Session: SUN 596-623-Case Reports: Pediatric Endocrinology & Metabolism
Poster Board SUN-605
Clinical Case: A 7,66 years old boy was referred because of gynecomastia and enlarged testes. At physical examination he presented mucocutaneous pigmented macules on the lips and buccal mucosa, bilateral gynecomastia (7 cm of diameter) and testes of 6 cc with normal palpation. Height was 136,5 cm (+2 DS above target height). Workup revealed advanced bone age (10,75 years), Laboratory studies showed slightly elevated testosterone (T:20.3 ng/dl) and estradiol (E:30.8 pg/ml), LH was <0.1 mIU/ml, FSH was 0.2 mIU/ml, and AMH was 1621 pmol/l (RV:321-1218). Testicular ultrasound showed multiple, dot-like calcifications in both testes, with an anechoic area (3mm) in the right testis. Testicular biopsy was performed and microscopic examination showed ISCPs. Given the diagnosis of PJS and gynecomastia due to aromatase overexpresion from Sertoli cells, treatment with anastrazole was started with a dose of 1 mg per day. Treatment was well tolerated and after 18 months a reduction of the gynecomastia and an improvement of height prognosis were noted. Currently he is 9,25 years old, his height is 142 cm, gynecomastia was reduced to 4 cm in diameter, and testes remained 6cc. Bone age is 11 years, FSH and LH remained low (0,19 and 0,16 mIU/ml respectivelly) with E levels < 20 pg/ml. AMH levels dropped to normal values (864 pmol/l) and lumbar spine DMO Z score is 0,531 g/cm2 (– 1SD).

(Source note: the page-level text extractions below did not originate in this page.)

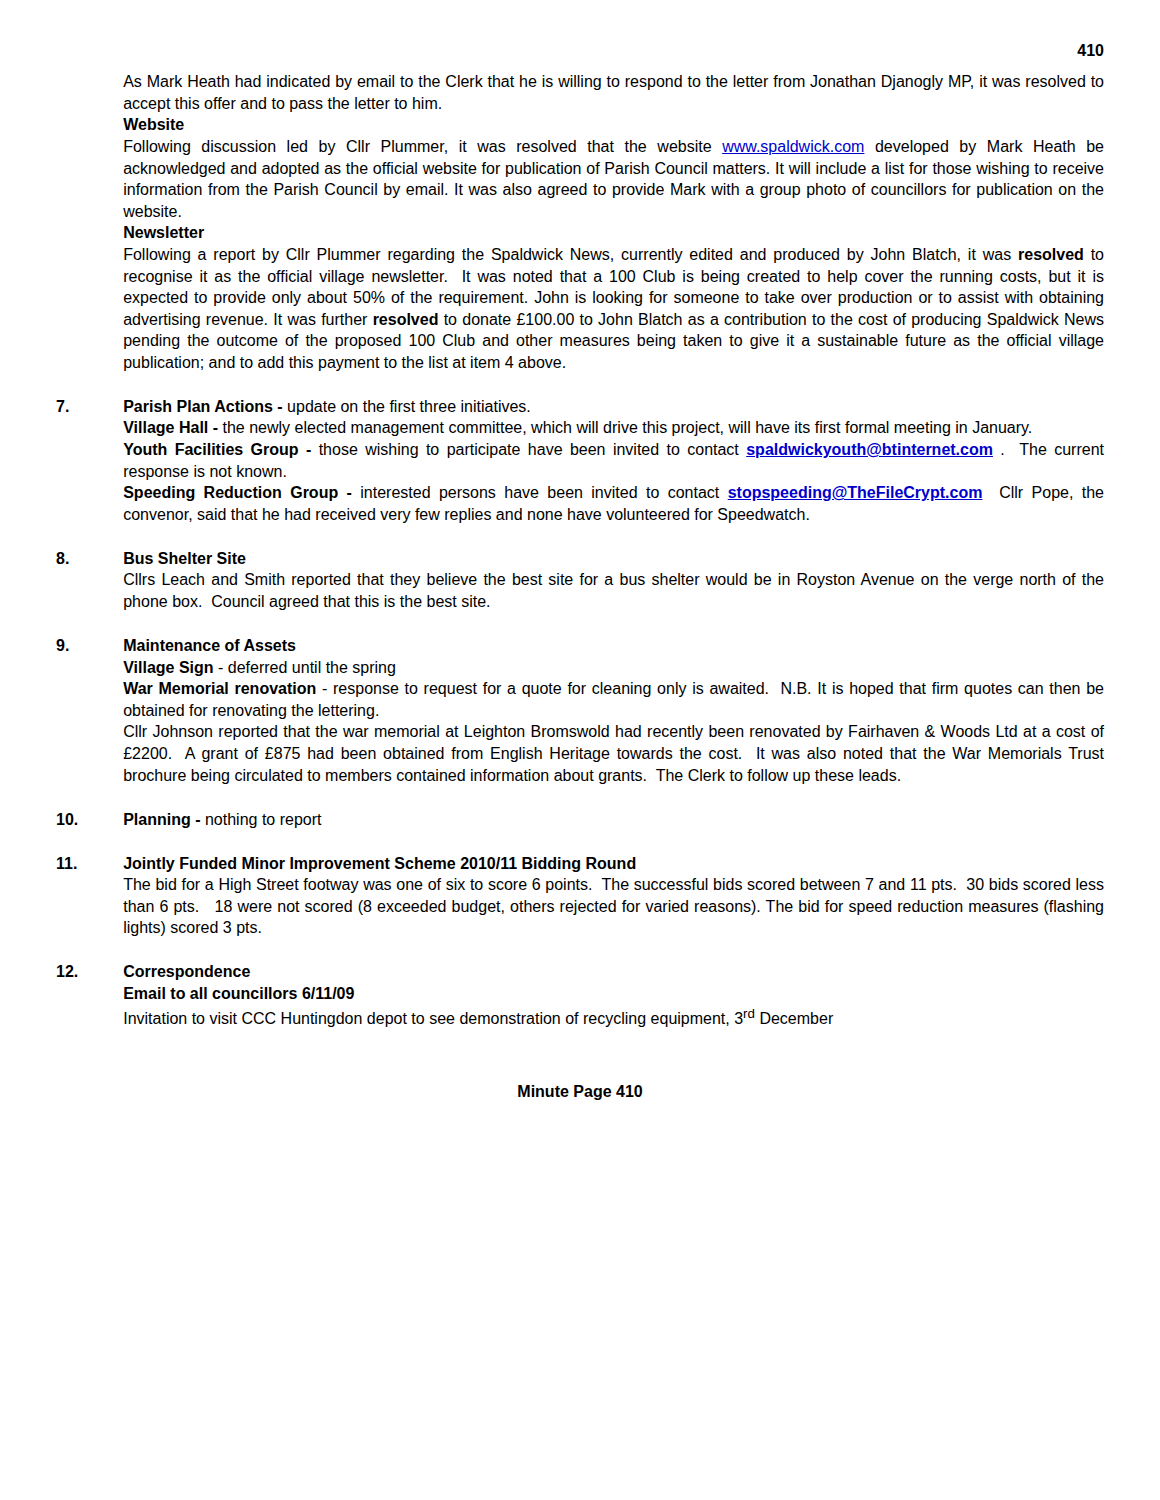410
As Mark Heath had indicated by email to the Clerk that he is willing to respond to the letter from Jonathan Djanogly MP, it was resolved to accept this offer and to pass the letter to him.
Website
Following discussion led by Cllr Plummer, it was resolved that the website www.spaldwick.com developed by Mark Heath be acknowledged and adopted as the official website for publication of Parish Council matters. It will include a list for those wishing to receive information from the Parish Council by email. It was also agreed to provide Mark with a group photo of councillors for publication on the website.
Newsletter
Following a report by Cllr Plummer regarding the Spaldwick News, currently edited and produced by John Blatch, it was resolved to recognise it as the official village newsletter. It was noted that a 100 Club is being created to help cover the running costs, but it is expected to provide only about 50% of the requirement. John is looking for someone to take over production or to assist with obtaining advertising revenue. It was further resolved to donate £100.00 to John Blatch as a contribution to the cost of producing Spaldwick News pending the outcome of the proposed 100 Club and other measures being taken to give it a sustainable future as the official village publication; and to add this payment to the list at item 4 above.
7.
Parish Plan Actions - update on the first three initiatives.
Village Hall - the newly elected management committee, which will drive this project, will have its first formal meeting in January.
Youth Facilities Group - those wishing to participate have been invited to contact spaldwickyouth@btinternet.com . The current response is not known.
Speeding Reduction Group - interested persons have been invited to contact stopspeeding@TheFileCrypt.com Cllr Pope, the convenor, said that he had received very few replies and none have volunteered for Speedwatch.
8.
Bus Shelter Site
Cllrs Leach and Smith reported that they believe the best site for a bus shelter would be in Royston Avenue on the verge north of the phone box. Council agreed that this is the best site.
9.
Maintenance of Assets
Village Sign - deferred until the spring
War Memorial renovation - response to request for a quote for cleaning only is awaited. N.B. It is hoped that firm quotes can then be obtained for renovating the lettering.
Cllr Johnson reported that the war memorial at Leighton Bromswold had recently been renovated by Fairhaven & Woods Ltd at a cost of £2200. A grant of £875 had been obtained from English Heritage towards the cost. It was also noted that the War Memorials Trust brochure being circulated to members contained information about grants. The Clerk to follow up these leads.
10.
Planning - nothing to report
11.
Jointly Funded Minor Improvement Scheme 2010/11 Bidding Round
The bid for a High Street footway was one of six to score 6 points. The successful bids scored between 7 and 11 pts. 30 bids scored less than 6 pts. 18 were not scored (8 exceeded budget, others rejected for varied reasons). The bid for speed reduction measures (flashing lights) scored 3 pts.
12.
Correspondence
Email to all councillors 6/11/09
Invitation to visit CCC Huntingdon depot to see demonstration of recycling equipment, 3rd December
Minute Page 410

Conclusions: Treatment with anastrazole showed to be effective in reducing the gynecomastia, as well as slowing bone age and growth acceleration secondary to E overproduction due to ISCPs. Normalization of AMH could be a good indicator of disease control, as may be an indirect sign of reduced E/T ratio with more intratesticular testosterone that inhibit AMH secretion. Long term follow up will demonstrate true effect in final height.